▸ **CONSIGNE DE TRAVAIL**: Reproduisez mot pour mot le passage de l'extrait sur la fuite des cerveaux qui commence aux mots « La jeune génération » et s'arrête après « qui suit qui. ».

▸ **EXTRAIT DU DOCUMENT**:
◆ ◆ ◆

De la fuite des cerveaux privilégiés: suite et fin temporelle

Précédemment, il y a eu:
Part 1: Etat des lieux: andafy n'est pas l'eldorado, va-t-on là où la vie nous mène?
Part 2: Qui rentrent, qui ne rentrent pas?
Part 3: Semblants de réponses et procrastination

Equilibre d'un couple mixte
Voici un sujet qui me tenait à coeur en 2005, et le fait d'être rentrée me ressourcer au pays en 2006 m'a permis d'avancer temporairement dans mes questions existentielles.
La jeune génération active à laquelle j'appartiens est confrontée au problème de concilier géographiquement carrière et vie privée. Sans même à avoir poussé l'exemple aux relations à distance entre l'un(e) à Madagascar et l'autre à l'étranger, l'observation est venue d'une discussion avec ma meilleure amie: "il aurait fallu qu'on ait fini nos études avant de rencontrer l' homme de notre vie, dans la ville où l'on aurait signé le CDI". Car dans le sens inverse, et pour peu qu'on ait choisi des filières intéressantes mais pas nécessairement porteuses sur le marché du travail, ce n'est pas toujours gagné, il faut parfois bousculer le destin. Par voie de double compétence certes, mais également le choix de qui suit qui.
Partie pour être une vraie carriériste, ayant décroché mon premier poste à 21 ans, promise à une rapide évolution, prête à sacrifier beaucoup pour réaliser mon rêve, j'ai néanmoins vite réalisé que la vie limitée au travail ne vaut pas grand-chose sans équilibre personnel. Equilibre d'un couple mixte.

Aussi, comme beaucoup de couples mixtes, on a déjà discuté du pays où vivre et travailler. Mais dans un contexte et environnement déjà bien plus ardus que ceux de nos parents chanceusement bien lotis (quel pléonasme!), les coups de tête ne sont pas envisageables. Ramasser le sac à dos et partir vadrouiller à la quête de l'endroit de rêve où bâtir notre hôtel, mouais... Beaucoup en parlent, mais je fonctionne beaucoup à l'intime conviction dans les décisions importantes, il semble qu'elle n'ait pas encore frappé à la porte à ce sujet.

Bégaiements
A bien y réfléchir, je n'avais pas besoin d'attendre 2006. Des faits en disaient long dès 2003... Pour des raisons trop longues à raconter, un poste m'attend (ou devrais-je parler à l'imparfait? l'histoire ne précise pas combien de temps il m'attend) dans la même entreprise où j'ai travaillé avant de poursuivre mes études en France, avec de nombreux privilèges de choix personnels. D'autant que je développerais volontiers une culture d'entreprise pour cette boîte, appartenant à un groupe multinational, leader dans son secteur, visionnaire, et soignant ses ressources humaines. Parfait portrait.

Mais nul n'est infaillible. Convoquée à un entretien pour discuter de tout cela en 2003 justement, je suis arrivée confiante, rôdée dans les questions pièges, sûre de moi en terrain connu. Un premier échange avec celui qui fût mon directeur, d'origine bretonne, avec qui j'ai toujours nombre de sujets à échanger. Puis entretien surprise avec la responsable Ressources Humaines. Brève présentation, et échanges des points communs de nos parcours, elle, a ramené son mari vazaha au pays, puis la fameuse question qui m'a fait trébucher:
"Nous réitérons notre volonté de travailler avec vous, mais tout d'abord, êtes-vous prête à rentrer?"

◆ ◆ ◆

▸ **INFORMATIONS AFFICHÉES**:
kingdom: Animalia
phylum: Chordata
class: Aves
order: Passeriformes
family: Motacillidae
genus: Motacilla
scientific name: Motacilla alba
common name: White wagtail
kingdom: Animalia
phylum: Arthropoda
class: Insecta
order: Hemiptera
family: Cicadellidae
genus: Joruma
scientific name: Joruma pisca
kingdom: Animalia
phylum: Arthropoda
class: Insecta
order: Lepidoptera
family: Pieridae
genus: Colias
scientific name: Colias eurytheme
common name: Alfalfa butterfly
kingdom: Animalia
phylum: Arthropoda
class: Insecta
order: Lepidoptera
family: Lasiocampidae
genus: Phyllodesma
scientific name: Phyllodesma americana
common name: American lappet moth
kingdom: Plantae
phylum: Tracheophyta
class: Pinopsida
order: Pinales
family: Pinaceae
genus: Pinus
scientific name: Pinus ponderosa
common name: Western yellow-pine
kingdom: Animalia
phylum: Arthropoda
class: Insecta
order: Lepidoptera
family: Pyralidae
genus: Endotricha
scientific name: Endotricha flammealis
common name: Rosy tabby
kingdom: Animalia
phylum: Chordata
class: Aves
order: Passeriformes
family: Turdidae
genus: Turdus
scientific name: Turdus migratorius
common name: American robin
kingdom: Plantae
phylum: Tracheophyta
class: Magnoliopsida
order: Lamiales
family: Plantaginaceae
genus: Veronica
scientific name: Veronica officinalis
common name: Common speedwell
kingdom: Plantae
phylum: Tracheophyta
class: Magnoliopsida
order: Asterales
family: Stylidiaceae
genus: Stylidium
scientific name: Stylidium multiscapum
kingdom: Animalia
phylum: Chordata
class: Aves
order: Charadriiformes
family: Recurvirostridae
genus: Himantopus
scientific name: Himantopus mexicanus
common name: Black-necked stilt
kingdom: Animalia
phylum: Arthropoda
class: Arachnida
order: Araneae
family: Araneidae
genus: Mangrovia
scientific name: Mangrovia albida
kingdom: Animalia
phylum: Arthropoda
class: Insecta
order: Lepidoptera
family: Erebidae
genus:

◆ ◆ ◆

▸ **RÉPONSE PRODUITE**:
La jeune génération active à laquelle j'appartiens est confrontée au problème de concilier géographiquement carrière et vie privée. Sans même à avoir poussé l'exemple aux relations à distance entre l'un(e) à Madagascar et l'autre à l'étranger, l'observation est venue d'une discussion avec ma meilleure amie: "il aurait fallu qu'on ait fini nos études avant de rencontrer l' homme de notre vie, dans la ville où l'on aurait signé le CDI". Car dans le sens inverse, et pour peu qu'on ait choisi des filières intéressantes mais pas nécessairement porteuses sur le marché du travail, ce n'est pas toujours gagné, il faut parfois bousculer le destin. Par voie de double compétence certes, mais également le choix de qui suit qui.